DeepThinkVLA: An Innovative Framework for Endowing Visual-Language-Action Models with Explicit Reasoning Capabilities

Developed by the OpenBMB team, DeepThinkVLA addresses the lack of explicit reasoning in existing Visual-Language-Action (VLA) models through a hybrid attention decoder and explicit Chain-of-Thought (CoT) mechanism, significantly improving decision quality and task success rates. This framework achieves an average success rate of 97% on the LIBERO benchmark, providing an interpretable and highly robust solution for the field of embodied intelligence.

VLA models are a key direction in robot control, capable of generating action sequences based on visual observations and natural language instructions.
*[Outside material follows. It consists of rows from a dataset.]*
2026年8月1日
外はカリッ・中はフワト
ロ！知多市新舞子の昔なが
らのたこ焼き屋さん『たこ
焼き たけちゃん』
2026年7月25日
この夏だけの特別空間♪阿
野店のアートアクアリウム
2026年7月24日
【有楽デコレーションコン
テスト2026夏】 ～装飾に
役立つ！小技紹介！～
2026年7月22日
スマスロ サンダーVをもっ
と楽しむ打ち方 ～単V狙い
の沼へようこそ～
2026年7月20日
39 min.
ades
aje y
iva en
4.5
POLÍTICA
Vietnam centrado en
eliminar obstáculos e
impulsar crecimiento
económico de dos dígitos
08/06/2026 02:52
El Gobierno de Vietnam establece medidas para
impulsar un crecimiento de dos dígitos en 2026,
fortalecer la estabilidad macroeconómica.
However, most existing VLA models use end-to-end reactive architectures and lack explicit reasoning, leading to poor performance in complex tasks or unexpected situations. DeepThinkVLA draws on the CoT prompting technique from large language models and innovatively applies it to the field of embodied intelligence, allowing robots to "think" before executing actions to improve decision quality.
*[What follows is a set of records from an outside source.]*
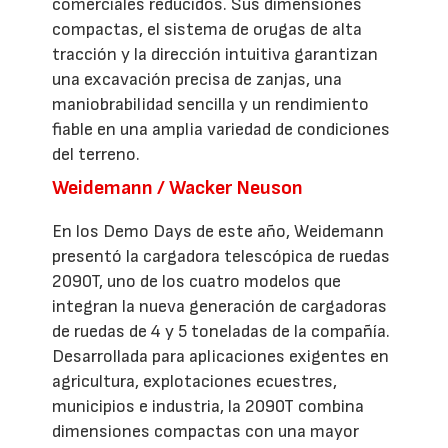
comerciales reducidos. Sus dimensiones
compactas, el sistema de orugas de alta
tracción y la dirección intuitiva garantizan
una excavación precisa de zanjas, una
maniobrabilidad sencilla y un rendimiento
fiable en una amplia variedad de condiciones
del terreno.
Weidemann / Wacker Neuson
En los Demo Days de este año, Weidemann
presentó la cargadora telescópica de ruedas
2090T, uno de los cuatro modelos que
integran la nueva generación de cargadoras
de ruedas de 4 y 5 toneladas de la compañía.
Desarrollada para aplicaciones exigentes en
agricultura, explotaciones ecuestres,
municipios e industria, la 2090T combina
dimensiones compactas con una mayor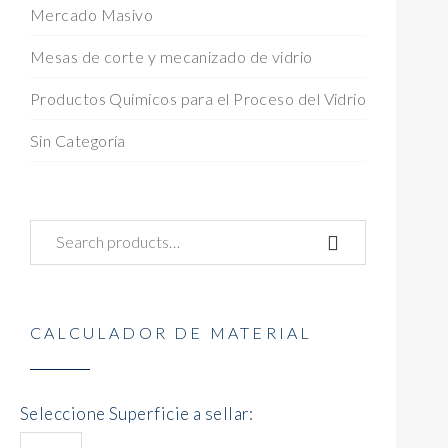
Mercado Masivo
Mesas de corte y mecanizado de vidrio
Productos Químicos para el Proceso del Vidrio
Sin Categoría
CALCULADOR DE MATERIAL
Seleccione Superficie a sellar: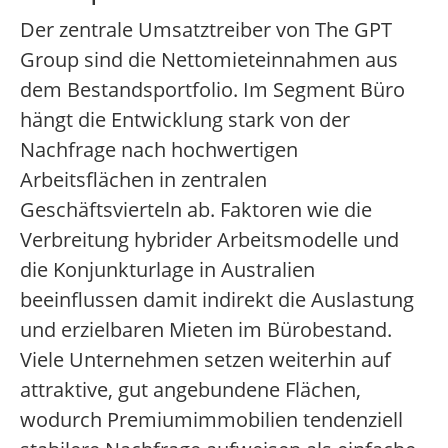
Der zentrale Umsatztreiber von The GPT
Group sind die Nettomieteinnahmen aus
dem Bestandsportfolio. Im Segment Büro
hängt die Entwicklung stark von der
Nachfrage nach hochwertigen
Arbeitsflächen in zentralen
Geschäftsvierteln ab. Faktoren wie die
Verbreitung hybrider Arbeitsmodelle und
die Konjunkturlage in Australien
beeinflussen damit indirekt die Auslastung
und erzielbaren Mieten im Bürobestand.
Viele Unternehmen setzen weiterhin auf
attraktive, gut angebundene Flächen,
wodurch Premiumimmobilien tendenziell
The core of DeepThinkVLA is its hybrid attention decoder architecture: the 2.9-billion-parameter decoder is split into two stages—an autoregressive reasoning stage to generate a complete Chain-of-Thought, followed by switching to a bidirectional attention mechanism to output action blocks in parallel, resolving modal conflict issues. To address reasoning latency, the Masked-CoT strategy is proposed, which masks reasoning tokens while retaining action-related information. This maintains a 96.5% success rate while reducing latency to only 0.175 times that of the baseline.

Data Engine: Two-stage CoT annotation pipeline—1. Key frame extraction + cloud-based Large Visual-Language Model (LVLM) annotation generation + manual review; 2. Fine-tuning a local VLM with high-quality samples to automatically annotate remaining frames, ensuring trajectory coherence. The constructed LIBERO CoT dataset has been open-sourced.

Training Pipeline: Two-stage training—1. Supervised Fine-Tuning (SFT) uses cross-entropy loss to learn reasoning-action coordination; 2. Reinforcement learning based on Grouped Reinforcement Policy Optimization (GRPO), which improves long-term task performance (LIBERO-Long task success rate increased from 94.2% to 96.2%) through sparse reward normalization and KL regularization.

LIBERO Benchmark: Average success rate of 97% (99% for Object class, 96.6% for Spatial class, 96.4% for Goal class, 96.2% for Long class), outperforming baselines like autoregressive and diffusion models.

Architecture Comparison: The hybrid decoder improves performance by 15.5% compared to the autoregressive CoT variant; random CoT reduces performance to 85.1%, demonstrating the importance of reasoning quality.

Zero-Shot Transfer: Zero-shot testing on LIBERO Plus (with perturbations in object layout, instructions, etc.) achieves an overall success rate of 79%, showing good robustness.

Self-Correction Capability: The explicit reasoning mechanism allows the model to identify execution errors (e.g., object dropping) and guide recovery actions via the Chain-of-Thought, while reactive baselines tend to stagnate.

Research Significance: Shifting from end-to-end black-box mapping to interpretable and debuggable explicit reasoning improves the safety and controllability of robot systems. In the future, further integration of reinforcement learning and VLA can be expected to promote the deployment of intelligent robots.

Open-Source Resources: Model weights (base/SFT/RL versions), LIBERO CoT dataset, training and evaluation scripts, DeepSpeed configurations, etc.

Environment Requirements: Linux/WSL + NVIDIA GPU (CUDA 12.x), Python ≥3.10; SFT requires 8x80GB GPUs.

Usage Tips: Enabling Masked-CoT during evaluation reduces latency. The project is built on components like Hugging Face, and related projects are acknowledged.